I didn’t have to figure out (then) if you liked me, if you were gonna hurt me—we were “boyfriend/girlfriend,” and had great sex. It only came later (read: by month 4, and certainly by 6) that I had to question something different: if I liked you.

So, it is believable, understandable, and more than a little compassionable that an ambiguous dating situation would set off an atom bomb in my head. Though, ultimately, it’s stemming from my heart, but more ultimately, it’s stemming from my head, and the recreation of an old story and an old way of coping with the uncertainty of human relationships.

I have very little dating experience past the first date. It has always either gone: “Ciao, buddy, thanks for the latte,” or “Which side of the bed is yours?”
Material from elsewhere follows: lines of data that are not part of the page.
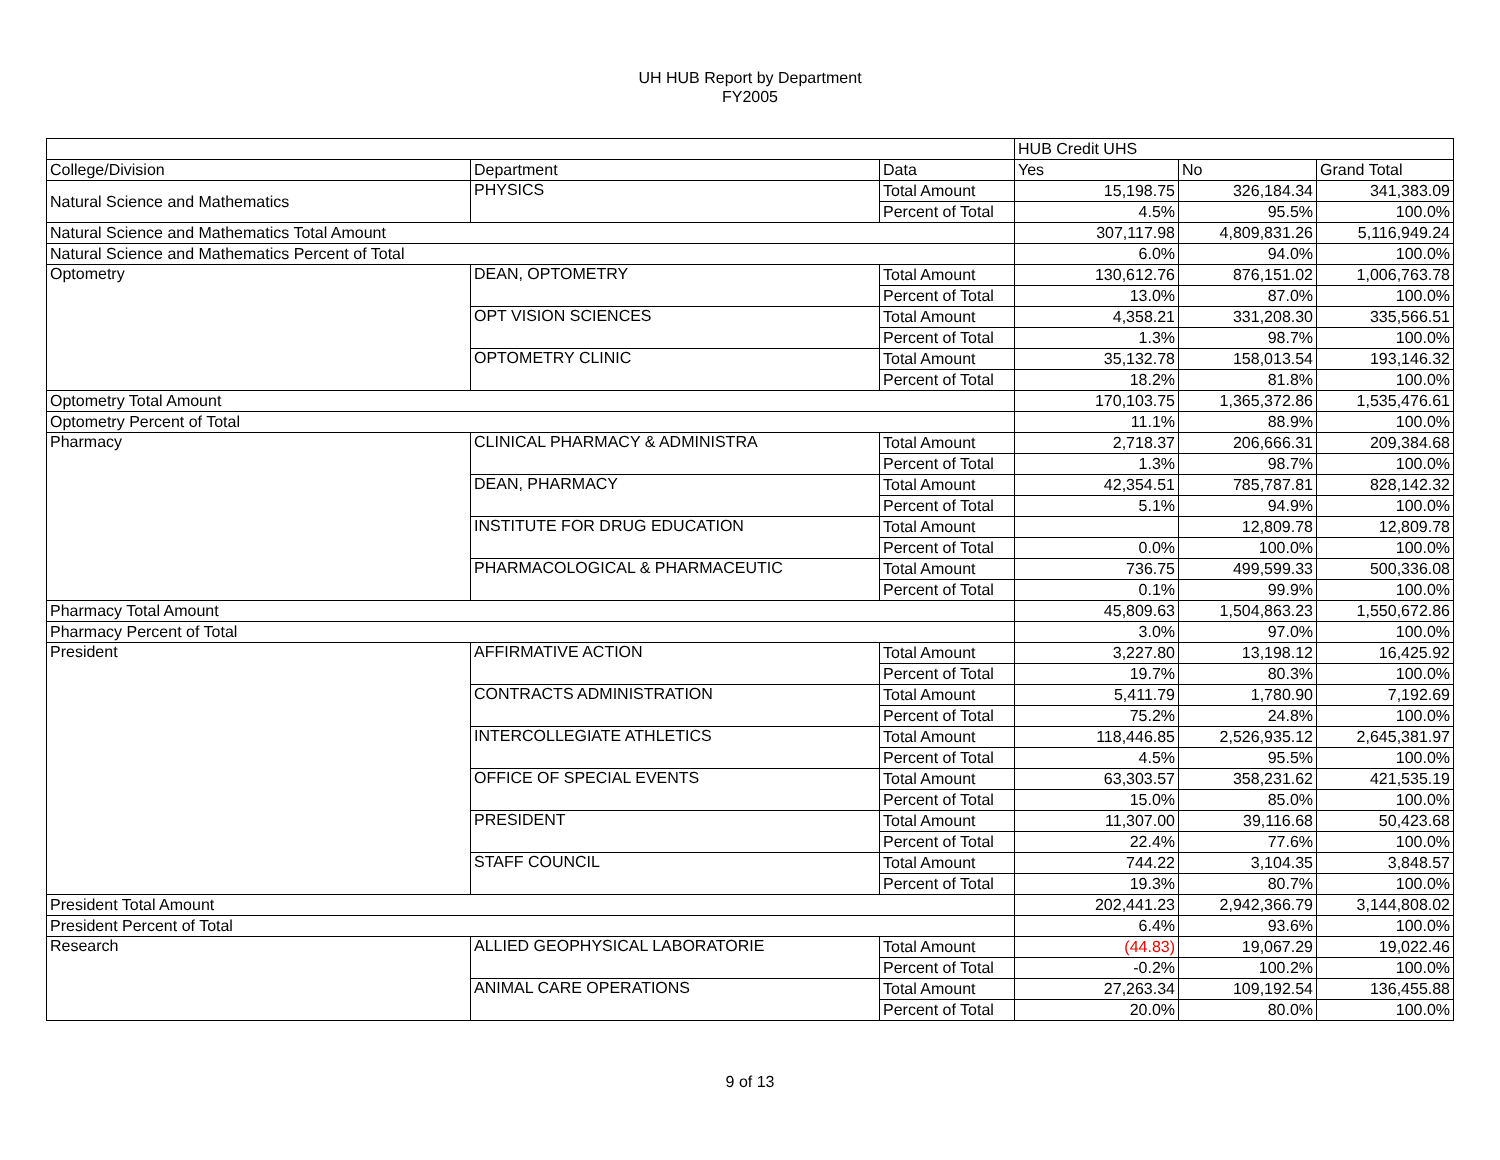UH HUB Report by Department
FY2005
| | | | HUB Credit UHS | | |
| College/Division | Department | Data | Yes | No | Grand Total |
| Natural Science and Mathematics | PHYSICS | Total Amount | 15,198.75 | 326,184.34 | 341,383.09 |
| | | Percent of Total | 4.5% | 95.5% | 100.0% |
| Natural Science and Mathematics Total Amount | | | 307,117.98 | 4,809,831.26 | 5,116,949.24 |
| Natural Science and Mathematics Percent of Total | | | 6.0% | 94.0% | 100.0% |
| Optometry | DEAN, OPTOMETRY | Total Amount | 130,612.76 | 876,151.02 | 1,006,763.78 |
| | | Percent of Total | 13.0% | 87.0% | 100.0% |
| | OPT VISION SCIENCES | Total Amount | 4,358.21 | 331,208.30 | 335,566.51 |
| | | Percent of Total | 1.3% | 98.7% | 100.0% |
| | OPTOMETRY CLINIC | Total Amount | 35,132.78 | 158,013.54 | 193,146.32 |
| | | Percent of Total | 18.2% | 81.8% | 100.0% |
| Optometry Total Amount | | | 170,103.75 | 1,365,372.86 | 1,535,476.61 |
| Optometry Percent of Total | | | 11.1% | 88.9% | 100.0% |
| Pharmacy | CLINICAL PHARMACY & ADMINISTRA | Total Amount | 2,718.37 | 206,666.31 | 209,384.68 |
| | | Percent of Total | 1.3% | 98.7% | 100.0% |
| | DEAN, PHARMACY | Total Amount | 42,354.51 | 785,787.81 | 828,142.32 |
| | | Percent of Total | 5.1% | 94.9% | 100.0% |
| | INSTITUTE FOR DRUG EDUCATION | Total Amount | | 12,809.78 | 12,809.78 |
| | | Percent of Total | 0.0% | 100.0% | 100.0% |
| | PHARMACOLOGICAL & PHARMACEUTIC | Total Amount | 736.75 | 499,599.33 | 500,336.08 |
| | | Percent of Total | 0.1% | 99.9% | 100.0% |
| Pharmacy Total Amount | | | 45,809.63 | 1,504,863.23 | 1,550,672.86 |
| Pharmacy Percent of Total | | | 3.0% | 97.0% | 100.0% |
| President | AFFIRMATIVE ACTION | Total Amount | 3,227.80 | 13,198.12 | 16,425.92 |
| | | Percent of Total | 19.7% | 80.3% | 100.0% |
| | CONTRACTS ADMINISTRATION | Total Amount | 5,411.79 | 1,780.90 | 7,192.69 |
| | | Percent of Total | 75.2% | 24.8% | 100.0% |
| | INTERCOLLEGIATE ATHLETICS | Total Amount | 118,446.85 | 2,526,935.12 | 2,645,381.97 |
| | | Percent of Total | 4.5% | 95.5% | 100.0% |
| | OFFICE OF SPECIAL EVENTS | Total Amount | 63,303.57 | 358,231.62 | 421,535.19 |
| | | Percent of Total | 15.0% | 85.0% | 100.0% |
| | PRESIDENT | Total Amount | 11,307.00 | 39,116.68 | 50,423.68 |
| | | Percent of Total | 22.4% | 77.6% | 100.0% |
| | STAFF COUNCIL | Total Amount | 744.22 | 3,104.35 | 3,848.57 |
| | | Percent of Total | 19.3% | 80.7% | 100.0% |
| President Total Amount | | | 202,441.23 | 2,942,366.79 | 3,144,808.02 |
| President Percent of Total | | | 6.4% | 93.6% | 100.0% |
| Research | ALLIED GEOPHYSICAL LABORATORIE | Total Amount | (44.83) | 19,067.29 | 19,022.46 |
| | | Percent of Total | -0.2% | 100.2% | 100.0% |
| | ANIMAL CARE OPERATIONS | Total Amount | 27,263.34 | 109,192.54 | 136,455.88 |
| | | Percent of Total | 20.0% | 80.0% | 100.0% |
9 of 13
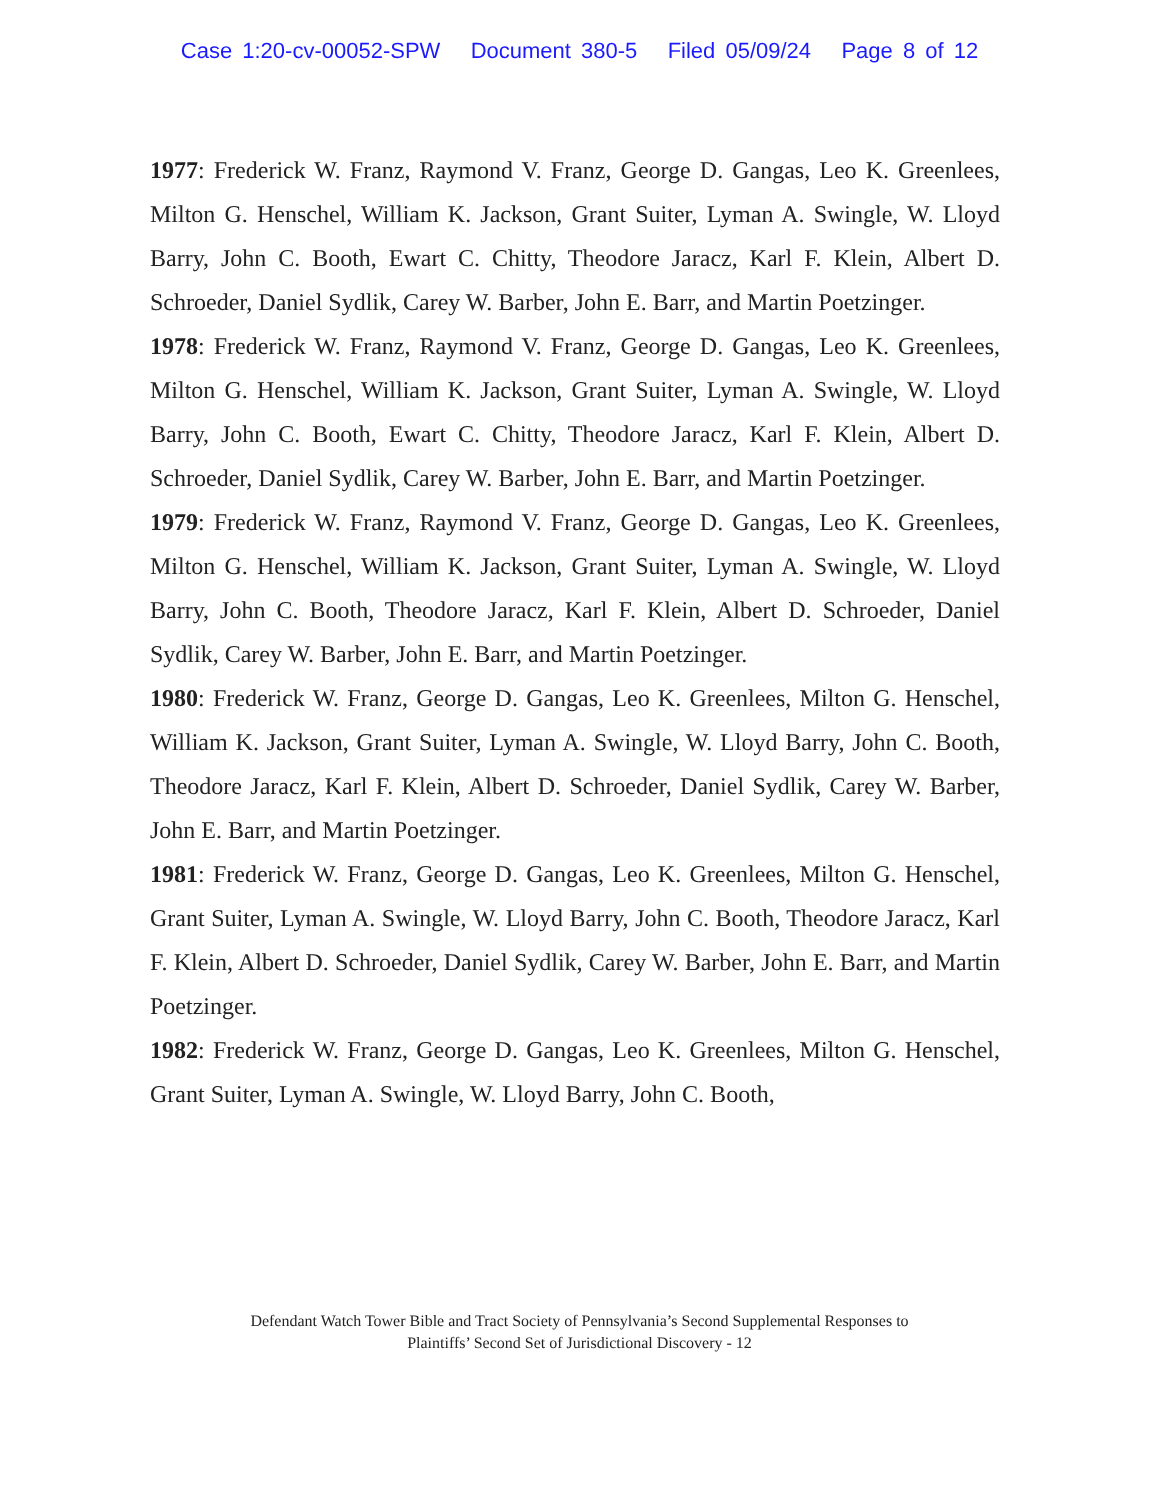Case 1:20-cv-00052-SPW Document 380-5 Filed 05/09/24 Page 8 of 12
1977: Frederick W. Franz, Raymond V. Franz, George D. Gangas, Leo K. Greenlees, Milton G. Henschel, William K. Jackson, Grant Suiter, Lyman A. Swingle, W. Lloyd Barry, John C. Booth, Ewart C. Chitty, Theodore Jaracz, Karl F. Klein, Albert D. Schroeder, Daniel Sydlik, Carey W. Barber, John E. Barr, and Martin Poetzinger.
1978: Frederick W. Franz, Raymond V. Franz, George D. Gangas, Leo K. Greenlees, Milton G. Henschel, William K. Jackson, Grant Suiter, Lyman A. Swingle, W. Lloyd Barry, John C. Booth, Ewart C. Chitty, Theodore Jaracz, Karl F. Klein, Albert D. Schroeder, Daniel Sydlik, Carey W. Barber, John E. Barr, and Martin Poetzinger.
1979: Frederick W. Franz, Raymond V. Franz, George D. Gangas, Leo K. Greenlees, Milton G. Henschel, William K. Jackson, Grant Suiter, Lyman A. Swingle, W. Lloyd Barry, John C. Booth, Theodore Jaracz, Karl F. Klein, Albert D. Schroeder, Daniel Sydlik, Carey W. Barber, John E. Barr, and Martin Poetzinger.
1980: Frederick W. Franz, George D. Gangas, Leo K. Greenlees, Milton G. Henschel, William K. Jackson, Grant Suiter, Lyman A. Swingle, W. Lloyd Barry, John C. Booth, Theodore Jaracz, Karl F. Klein, Albert D. Schroeder, Daniel Sydlik, Carey W. Barber, John E. Barr, and Martin Poetzinger.
1981: Frederick W. Franz, George D. Gangas, Leo K. Greenlees, Milton G. Henschel, Grant Suiter, Lyman A. Swingle, W. Lloyd Barry, John C. Booth, Theodore Jaracz, Karl F. Klein, Albert D. Schroeder, Daniel Sydlik, Carey W. Barber, John E. Barr, and Martin Poetzinger.
1982: Frederick W. Franz, George D. Gangas, Leo K. Greenlees, Milton G. Henschel, Grant Suiter, Lyman A. Swingle, W. Lloyd Barry, John C. Booth,
Defendant Watch Tower Bible and Tract Society of Pennsylvania’s Second Supplemental Responses to
Plaintiffs’ Second Set of Jurisdictional Discovery - 12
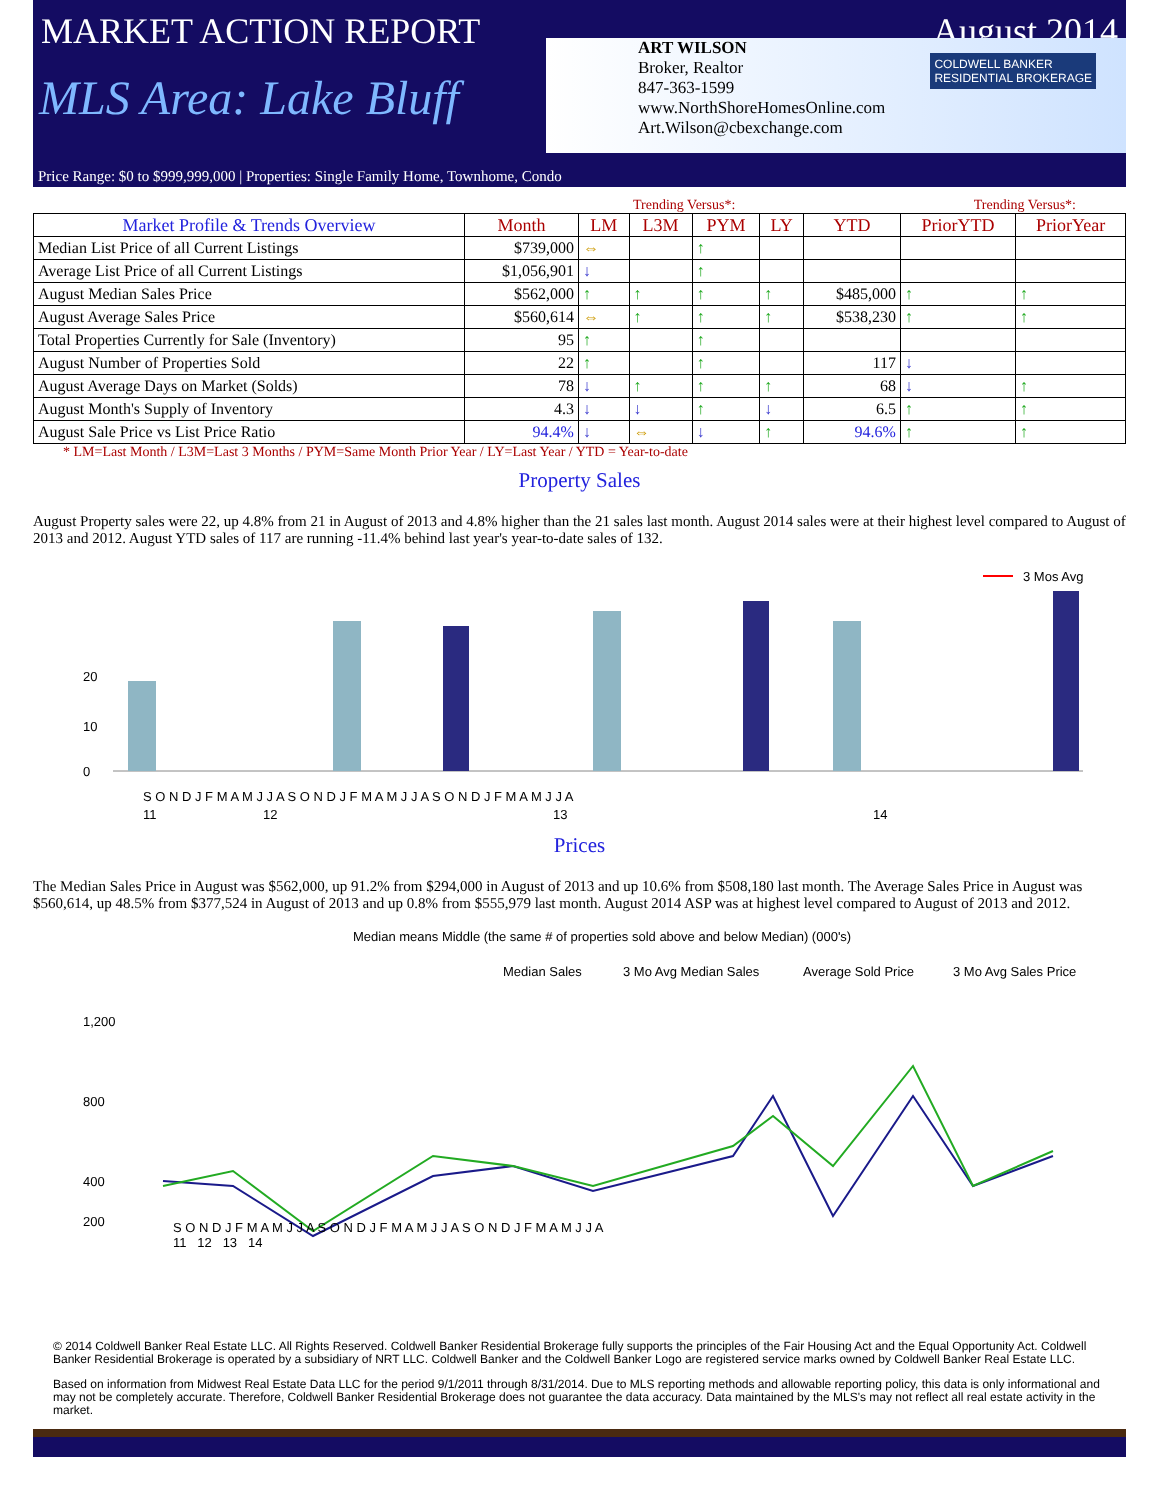MARKET ACTION REPORT August 2014
MLS Area: Lake Bluff
ART WILSON
Broker, Realtor
847-363-1599
www.NorthShoreHomesOnline.com
Art.Wilson@cbexchange.com
COLDWELL BANKER
RESIDENTIAL BROKERAGE
Price Range: $0 to $999,999,000 | Properties: Single Family Home, Townhome, Condo
Trending Versus*: Trending Versus*:
| Market Profile & Trends Overview | Month | LM | L3M | PYM | LY | YTD | PriorYTD | PriorYear |
| --- | --- | --- | --- | --- | --- | --- | --- | --- |
| Median List Price of all Current Listings | $739,000 | ⇔ | | ↑ | | | | |
| Average List Price of all Current Listings | $1,056,901 | ↓ | | ↑ | | | | |
| August Median Sales Price | $562,000 | ↑ | ↑ | ↑ | ↑ | $485,000 | ↑ | ↑ |
| August Average Sales Price | $560,614 | ⇔ | ↑ | ↑ | ↑ | $538,230 | ↑ | ↑ |
| Total Properties Currently for Sale (Inventory) | 95 | ↑ | | ↑ | | | | |
| August Number of Properties Sold | 22 | ↑ | | ↑ | | 117 | ↓ | |
| August Average Days on Market (Solds) | 78 | ↓ | ↑ | ↑ | ↑ | 68 | ↓ | ↑ |
| August Month's Supply of Inventory | 4.3 | ↓ | ↓ | ↑ | ↓ | 6.5 | ↑ | ↑ |
| August Sale Price vs List Price Ratio | 94.4% | ↓ | ⇔ | ↓ | ↑ | 94.6% | ↑ | ↑ |
* LM=Last Month / L3M=Last 3 Months / PYM=Same Month Prior Year / LY=Last Year / YTD = Year-to-date
Property Sales
August Property sales were 22, up 4.8% from 21 in August of 2013 and 4.8% higher than the 21 sales last month. August 2014 sales were at their highest level compared to August of 2013 and 2012. August YTD sales of 117 are running -11.4% behind last year's year-to-date sales of 132.
3 Mos Avg
0
10
20
S O N D J F M A M J J A S O N D J F M A M J J A S O N D J F M A M J J A
11
12
13
14
Prices
The Median Sales Price in August was $562,000, up 91.2% from $294,000 in August of 2013 and up 10.6% from $508,180 last month. The Average Sales Price in August was $560,614, up 48.5% from $377,524 in August of 2013 and up 0.8% from $555,979 last month. August 2014 ASP was at highest level compared to August of 2013 and 2012.
Median means Middle (the same # of properties sold above and below Median) (000's)
Median Sales
3 Mo Avg Median Sales
Average Sold Price
3 Mo Avg Sales Price
1,200
800
400
200
S O N D J F M A M J J A S O N D J F M A M J J A S O N D J F M A M J J A
11 12 13 14
© 2014 Coldwell Banker Real Estate LLC. All Rights Reserved. Coldwell Banker Residential Brokerage fully supports the principles of the Fair Housing Act and the Equal Opportunity Act. Coldwell Banker Residential Brokerage is operated by a subsidiary of NRT LLC. Coldwell Banker and the Coldwell Banker Logo are registered service marks owned by Coldwell Banker Real Estate LLC.
Based on information from Midwest Real Estate Data LLC for the period 9/1/2011 through 8/31/2014. Due to MLS reporting methods and allowable reporting policy, this data is only informational and may not be completely accurate. Therefore, Coldwell Banker Residential Brokerage does not guarantee the data accuracy. Data maintained by the MLS's may not reflect all real estate activity in the market.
People I know talk ALL THE TIME about “living the in the grey,” “not figuring things out,” “relaxing into the experience,” and I want to spit a poisoned dart into their over-eager eye. Fuck you people. The grey was a place, growing up, that was riddled with landmines and Blitzkreigs. The grey place was one where you never knew if you would be okay, ever.

And now, of course, how fitting, I’m being asked to once again live in the grey—or at least get a rental application—but to live there differently. To live there, visit there, try it out there in the grey, because that’s where most of life is lived, and I want to live in life. To be in the grey differently, means to call upon my own foundations of trust that I have established with myself and with the people I have chosen to love as friends in my life—Not all of these friendships went the distance, but they were worth pursuing. And didn’t cause any agida. So, it’s a deeper love and a deeper trust we’re working on.

And it’s probably not even with a person, unless that person is me. It’s probably about developing, deepening, cementing trust with a benevolence. And from the foundation of that relationship, will I be able to withstand whatever the Richter scale throws at me. Especially if it's reading 0, and telling me it's safe to stay put.